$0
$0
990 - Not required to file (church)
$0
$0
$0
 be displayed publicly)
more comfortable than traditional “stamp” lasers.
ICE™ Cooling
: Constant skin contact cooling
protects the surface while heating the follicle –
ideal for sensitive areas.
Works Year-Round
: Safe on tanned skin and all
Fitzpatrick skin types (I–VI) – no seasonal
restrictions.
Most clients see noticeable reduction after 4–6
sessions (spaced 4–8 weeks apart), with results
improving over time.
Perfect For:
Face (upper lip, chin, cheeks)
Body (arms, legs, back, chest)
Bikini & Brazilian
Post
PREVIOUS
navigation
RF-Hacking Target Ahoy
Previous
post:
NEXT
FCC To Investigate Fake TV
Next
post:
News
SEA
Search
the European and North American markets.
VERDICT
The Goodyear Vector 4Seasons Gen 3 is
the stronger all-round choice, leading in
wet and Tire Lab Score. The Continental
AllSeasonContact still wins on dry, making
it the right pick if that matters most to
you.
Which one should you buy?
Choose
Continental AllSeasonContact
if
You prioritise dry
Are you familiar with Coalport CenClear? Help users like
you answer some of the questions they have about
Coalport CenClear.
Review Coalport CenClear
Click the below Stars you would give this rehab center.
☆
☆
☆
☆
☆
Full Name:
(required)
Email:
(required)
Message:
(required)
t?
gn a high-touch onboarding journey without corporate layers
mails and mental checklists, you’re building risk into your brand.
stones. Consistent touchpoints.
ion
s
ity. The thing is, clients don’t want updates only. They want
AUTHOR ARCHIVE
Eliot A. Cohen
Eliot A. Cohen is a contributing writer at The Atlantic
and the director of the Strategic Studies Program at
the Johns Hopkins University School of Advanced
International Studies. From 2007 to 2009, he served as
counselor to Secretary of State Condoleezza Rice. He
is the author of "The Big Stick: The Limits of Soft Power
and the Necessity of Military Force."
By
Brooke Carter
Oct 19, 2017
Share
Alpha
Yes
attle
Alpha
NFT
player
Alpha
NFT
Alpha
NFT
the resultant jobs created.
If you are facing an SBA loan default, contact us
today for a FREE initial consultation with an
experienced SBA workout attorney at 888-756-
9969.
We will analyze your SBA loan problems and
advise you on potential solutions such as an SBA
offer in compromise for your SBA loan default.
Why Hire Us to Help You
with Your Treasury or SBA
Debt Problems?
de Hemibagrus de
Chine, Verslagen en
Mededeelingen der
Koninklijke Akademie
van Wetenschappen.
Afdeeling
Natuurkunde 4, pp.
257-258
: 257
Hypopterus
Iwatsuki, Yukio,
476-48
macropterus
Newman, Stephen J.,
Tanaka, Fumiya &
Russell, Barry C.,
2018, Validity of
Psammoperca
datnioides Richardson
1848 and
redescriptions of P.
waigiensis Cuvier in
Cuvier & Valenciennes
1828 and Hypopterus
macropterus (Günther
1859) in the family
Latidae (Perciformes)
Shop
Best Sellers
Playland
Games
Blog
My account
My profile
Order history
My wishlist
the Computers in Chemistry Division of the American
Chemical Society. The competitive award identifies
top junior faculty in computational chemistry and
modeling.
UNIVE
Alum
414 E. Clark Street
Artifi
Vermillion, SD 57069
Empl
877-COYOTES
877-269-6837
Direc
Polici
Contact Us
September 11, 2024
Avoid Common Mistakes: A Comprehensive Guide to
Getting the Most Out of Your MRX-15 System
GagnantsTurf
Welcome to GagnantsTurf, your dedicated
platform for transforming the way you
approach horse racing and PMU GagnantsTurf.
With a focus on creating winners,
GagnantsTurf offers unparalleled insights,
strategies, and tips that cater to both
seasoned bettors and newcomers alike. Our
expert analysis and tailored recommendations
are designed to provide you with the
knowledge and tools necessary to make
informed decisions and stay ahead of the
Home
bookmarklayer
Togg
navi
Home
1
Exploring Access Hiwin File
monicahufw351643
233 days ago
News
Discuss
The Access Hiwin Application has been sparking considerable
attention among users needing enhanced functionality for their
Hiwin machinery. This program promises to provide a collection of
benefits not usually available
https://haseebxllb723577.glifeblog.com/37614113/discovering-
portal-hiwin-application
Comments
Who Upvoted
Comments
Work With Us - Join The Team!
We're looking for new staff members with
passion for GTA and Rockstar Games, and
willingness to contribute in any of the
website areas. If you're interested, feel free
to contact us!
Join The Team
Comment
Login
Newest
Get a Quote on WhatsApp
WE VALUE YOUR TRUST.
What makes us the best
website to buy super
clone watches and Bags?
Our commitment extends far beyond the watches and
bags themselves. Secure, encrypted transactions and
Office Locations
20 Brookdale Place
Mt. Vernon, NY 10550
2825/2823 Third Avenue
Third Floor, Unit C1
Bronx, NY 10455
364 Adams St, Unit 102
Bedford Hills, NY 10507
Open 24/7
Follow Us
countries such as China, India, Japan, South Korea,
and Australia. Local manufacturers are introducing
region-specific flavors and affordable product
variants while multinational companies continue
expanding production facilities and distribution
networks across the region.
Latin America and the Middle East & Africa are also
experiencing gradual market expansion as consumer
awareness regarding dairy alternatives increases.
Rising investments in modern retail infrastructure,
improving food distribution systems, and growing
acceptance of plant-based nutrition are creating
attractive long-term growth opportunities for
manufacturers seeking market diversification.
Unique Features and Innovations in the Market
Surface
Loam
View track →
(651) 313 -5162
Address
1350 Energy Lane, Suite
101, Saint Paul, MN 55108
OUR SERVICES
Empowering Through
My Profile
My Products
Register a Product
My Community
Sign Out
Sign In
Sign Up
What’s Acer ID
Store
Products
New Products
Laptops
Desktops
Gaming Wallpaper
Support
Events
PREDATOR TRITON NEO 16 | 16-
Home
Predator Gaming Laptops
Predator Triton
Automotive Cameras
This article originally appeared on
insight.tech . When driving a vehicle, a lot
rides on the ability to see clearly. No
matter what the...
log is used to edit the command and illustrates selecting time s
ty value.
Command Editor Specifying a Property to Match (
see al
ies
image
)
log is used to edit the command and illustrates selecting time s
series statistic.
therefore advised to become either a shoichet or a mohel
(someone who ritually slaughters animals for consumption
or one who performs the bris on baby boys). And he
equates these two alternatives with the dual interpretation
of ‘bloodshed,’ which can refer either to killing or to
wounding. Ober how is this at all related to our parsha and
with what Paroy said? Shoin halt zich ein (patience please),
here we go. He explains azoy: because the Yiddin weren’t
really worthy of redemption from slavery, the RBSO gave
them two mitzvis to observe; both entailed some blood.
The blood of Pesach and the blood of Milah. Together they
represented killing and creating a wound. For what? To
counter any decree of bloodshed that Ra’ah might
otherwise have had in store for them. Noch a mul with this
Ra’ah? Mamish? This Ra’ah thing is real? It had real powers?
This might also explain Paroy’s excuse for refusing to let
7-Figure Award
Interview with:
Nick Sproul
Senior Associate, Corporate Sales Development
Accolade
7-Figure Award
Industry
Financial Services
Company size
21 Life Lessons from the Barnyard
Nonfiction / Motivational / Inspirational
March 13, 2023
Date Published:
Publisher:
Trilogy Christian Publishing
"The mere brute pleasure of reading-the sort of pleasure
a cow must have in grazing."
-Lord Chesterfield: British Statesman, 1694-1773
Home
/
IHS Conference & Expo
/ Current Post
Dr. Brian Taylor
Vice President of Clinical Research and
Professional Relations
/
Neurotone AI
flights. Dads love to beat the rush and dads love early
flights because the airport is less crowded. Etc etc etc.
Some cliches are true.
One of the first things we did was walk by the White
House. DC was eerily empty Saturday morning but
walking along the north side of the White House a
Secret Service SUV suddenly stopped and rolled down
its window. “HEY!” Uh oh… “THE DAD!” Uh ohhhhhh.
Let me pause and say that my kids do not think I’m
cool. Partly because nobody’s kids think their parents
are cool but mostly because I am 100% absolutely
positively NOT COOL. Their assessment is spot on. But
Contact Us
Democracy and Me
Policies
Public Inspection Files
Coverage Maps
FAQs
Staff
——
**What is required**: Tell how many lines of the data above hold the string "Third". Give only the number.

**Answer space**: 2